Query vTilt's AI memory layer through MCP — semantic search inside VQL via the :embed() macro, plus the dedicated memory-ask and person-memory-get tools.

Note

Note: Part of the MCP server docs — the overview lists every MCP tool; this page goes deeper on AI memory and vector search.

vTilt continuously distils raw events, sessions, conversations, and recordings into structured intelligence. That layer — AI memory — is exposed to your MCP client as five virtual tables you can read through VQL (query-run), plus two dedicated tools (memory-ask, person-memory-get) for cases where SQL is the wrong shape.

There is no separate "AI search" tool. Vector semantic search is part of VQL via the :embed('text') macro and the cosineDistance family. The point is composability: combining "find me semantically similar sessions" with "where person is on the enterprise plan and signed up via Twitter" is one query, not two.

### [Required tasks]
A: Summarize the passage on vTilt's AI memory in two sentences.
B: Update the passage on vTilt's AI memory by writing out everything from "vTilt continuously distils" down to "the wrong shape." again, with "constantly" in place of "continuously".

### [Given data]
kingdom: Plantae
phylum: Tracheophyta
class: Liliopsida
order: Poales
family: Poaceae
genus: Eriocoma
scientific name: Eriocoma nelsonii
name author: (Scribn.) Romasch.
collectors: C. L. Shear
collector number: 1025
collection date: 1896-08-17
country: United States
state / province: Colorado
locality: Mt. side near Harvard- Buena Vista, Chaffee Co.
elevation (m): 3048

### [Solutions to each task]
A: vTilt turns raw events, sessions, conversations, and recordings into structured intelligence called AI memory. An MCP client can read it as five virtual tables through VQL or use the memory-ask and person-memory-get tools, and vector semantic search is built into VQL through the :embed() macro and the cosineDistance family, so semantic and ordinary filters combine in one query.

B:
vTilt constantly distils raw events, sessions, conversations, and recordings into structured intelligence. That layer — AI memory — is exposed to your MCP client as five virtual tables you can read through VQL (query-run), plus two dedicated tools (memory-ask, person-memory-get) for cases where SQL is the wrong shape.